# primes of type norm($a+b\sqrt{-c}$) = primes of type $1$ $mod$ $c 2^{n-1}$?

Let $a,b,c,n$ be strictly positive integers where $c$ is a prime and such that the normed ring $a+b\sqrt{-c}$ is a UFD. I noticed the primes of norm($a+b\sqrt{-1}$) are $1 \bmod 4$. Also the Eisenstein primes are of type $1 \bmod 3$. So I wondered if any prime of type norm($a+b\sqrt{-c}$) = prime of type $1\bmod c 2^{n-1}$ ?

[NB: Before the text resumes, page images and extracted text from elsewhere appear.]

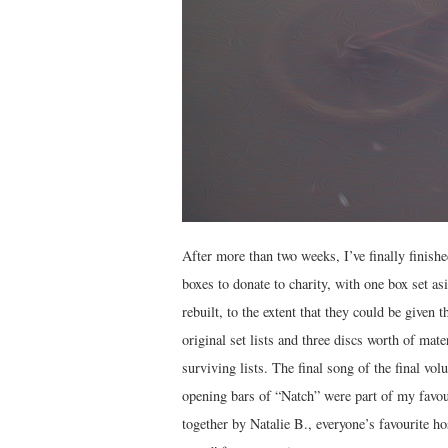
After more than two weeks, I’ve finally finish
boxes to donate to charity, with one box set as
rebuilt, to the extent that they could be give
original set lists and three discs worth of mate
surviving lists. The final song of the final v
opening bars of “Natch” were part of my favou
together by Natalie B., everyone’s favourite ho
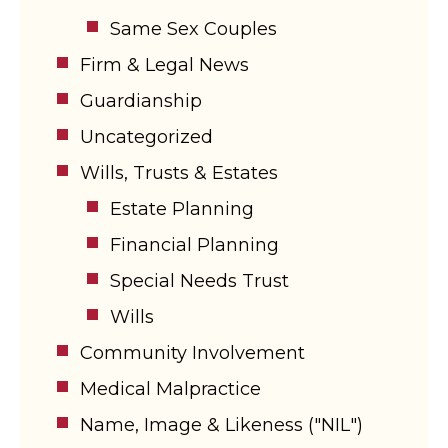
Same Sex Couples
Firm & Legal News
Guardianship
Uncategorized
Wills, Trusts & Estates
Estate Planning
Financial Planning
Special Needs Trust
Wills
Community Involvement
Medical Malpractice
Name, Image & Likeness ("NIL")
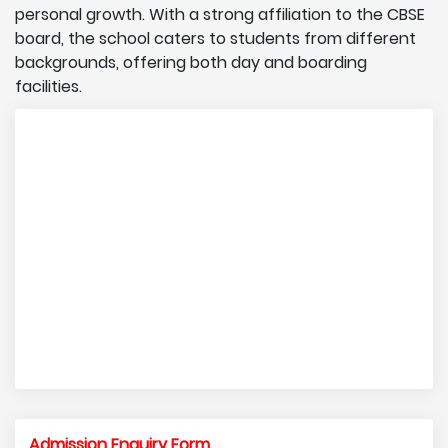
personal growth. With a strong affiliation to the CBSE
board, the school caters to students from different
backgrounds, offering both day and boarding
facilities.
Admission Enquiry Form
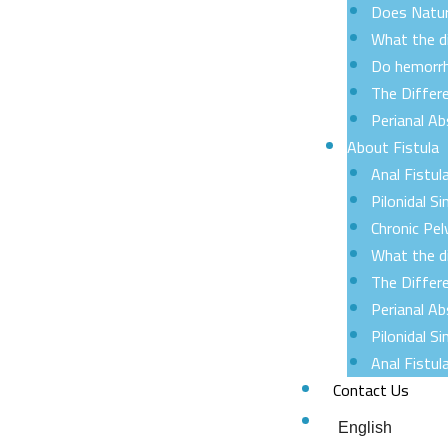
Does Natur
What the d
Do hemorrh
The Differ
Perianal A
About Fistula
Anal Fistul
Pilonidal Si
Chronic Pel
What the d
The Differ
Perianal A
Pilonidal 
Anal Fistu
Contact Us
English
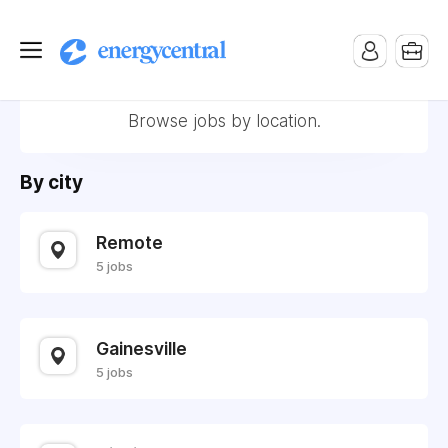
Locations
Browse jobs by location.
By city
Remote
5 jobs
Gainesville
5 jobs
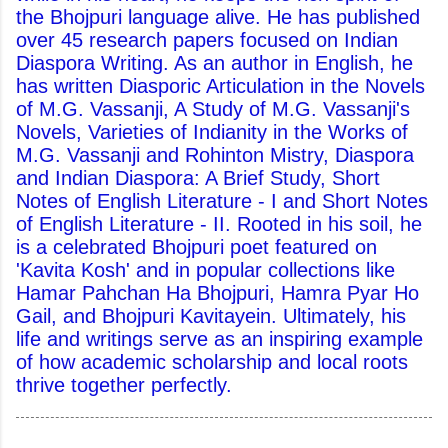
the Bhojpuri language alive. He has published
over 45 research papers focused on Indian
Diaspora Writing. As an author in English, he
has written Diasporic Articulation in the Novels
of M.G. Vassanji, A Study of M.G. Vassanji's
Novels, Varieties of Indianity in the Works of
M.G. Vassanji and Rohinton Mistry, Diaspora
and Indian Diaspora: A Brief Study, Short
Notes of English Literature - I and Short Notes
of English Literature - II. Rooted in his soil, he
is a celebrated Bhojpuri poet featured on
'Kavita Kosh' and in popular collections like
Hamar Pahchan Ha Bhojpuri, Hamra Pyar Ho
Gail, and Bhojpuri Kavitayein. Ultimately, his
life and writings serve as an inspiring example
of how academic scholarship and local roots
thrive together perfectly.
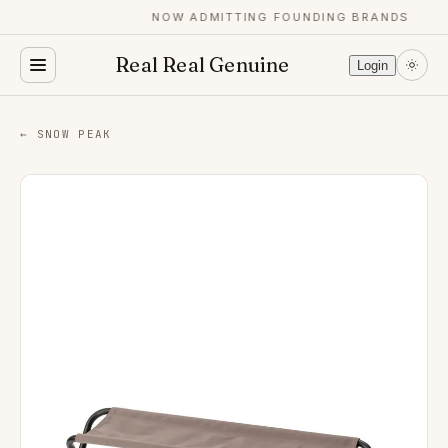
NOW ADMITTING FOUNDING BRANDS
Real Real Genuine
Login
← SNOW PEAK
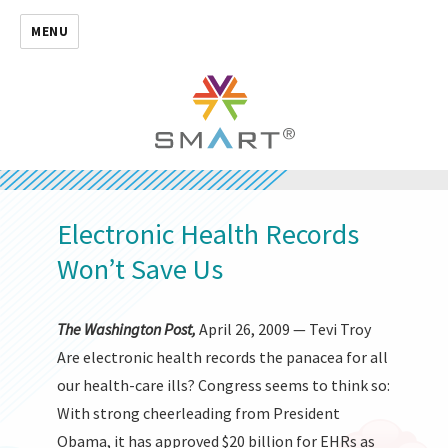
MENU
Electronic Health Records
Won’t Save Us
The Washington Post,
April 26, 2009 — Tevi Troy
Are electronic health records the panacea for all
our health-care ills? Congress seems to think so:
With strong cheerleading from President
Obama, it has approved $20 billion for EHRs as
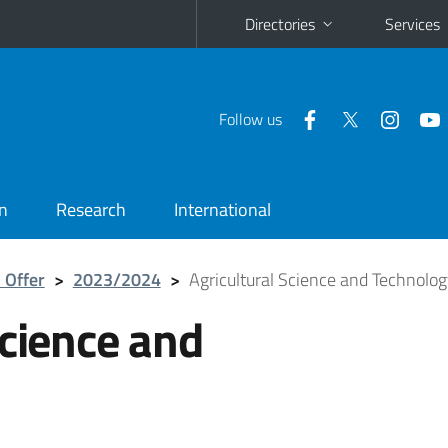
Directories
Services
Follow us
n
Research
International
 Offer
>
2023/2024
>
Agricultural Science and Technolo
Science and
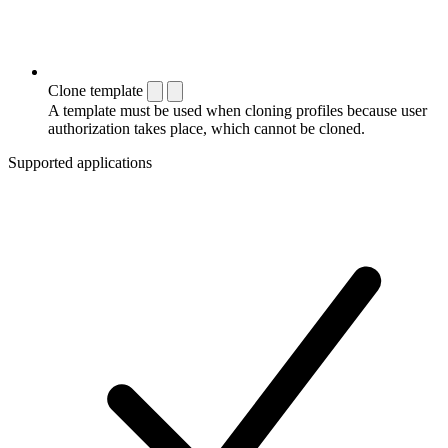
Clone template
A template must be used when cloning profiles because user
authorization takes place, which cannot be cloned.
Supported applications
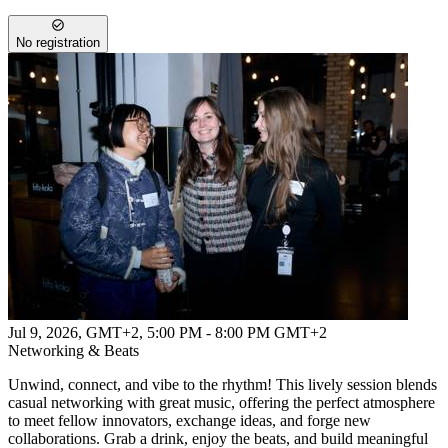
No registration
Jul 9, 2026, GMT+2
,
5:00 PM - 8:00 PM GMT+2
Networking & Beats
Unwind, connect, and vibe to the rhythm! This lively session blends
casual networking with great music, offering the perfect atmosphere
to meet fellow innovators, exchange ideas, and forge new
collaborations. Grab a drink, enjoy the beats, and build meaningful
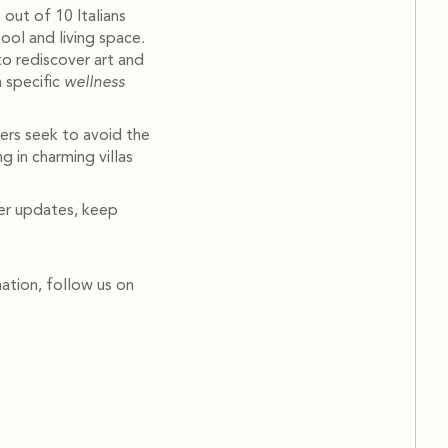
 out of 10 Italians
ool and living space.
to rediscover art and
n specific
wellness
ers seek to avoid the
g in charming villas
her updates, keep
ation, follow us on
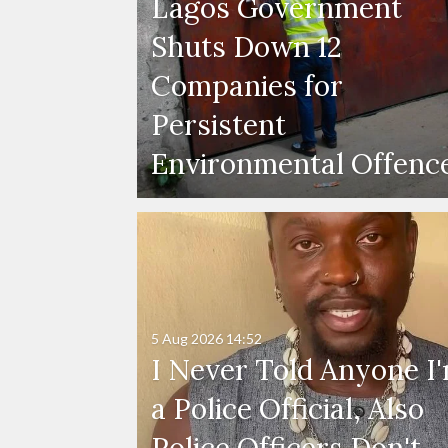
Lagos Government
Shuts Down 12
Companies for
Persistent
Environmental Offenc
5 Aug 2026
14:52
I Never Told Anyone I
a Police Official, Also
Police Officers Don't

• I think there are is no prime other than $c=2$ for which the set of all $a+b\sqrt{-c}$ is a unique factorization domain. Note, for example, that when $c=3$, you need to let in things of the form $(a/2)+(b/2)\sqrt{-c}$ with $a-b$ even to get a UFD. – Gerry Myerson Jan 31 '13 at 23:14
• Gauss conjectured that $$-1, -2, -3, -7, -11, -19, -43, -67, -163$$ all have unique factorization, and this turned out true. and there are lots of real one too. . en.wikipedia.org/wiki/Class_number_problem – user58512 Jan 31 '13 at 23:18
• @user58512 No, Gauss knew that those fields have unique factorization. What he conjectured was that the list was complete (for imaginary quadratic fields). Gerry's point is that the stated ring is not the ring of integers in $\mathbb Q(\sqrt{-c})$ and need not be a UFD. For instance, $(1+\sqrt{-3})(1-\sqrt{-3}) = 2\cdot 2$, and those factors are all irreducible in $\mathbb Z[\sqrt{-3}]$. – Erick Wong Feb 1 '13 at 1:17
• thats what I meant – user58512 Feb 1 '13 at 12:31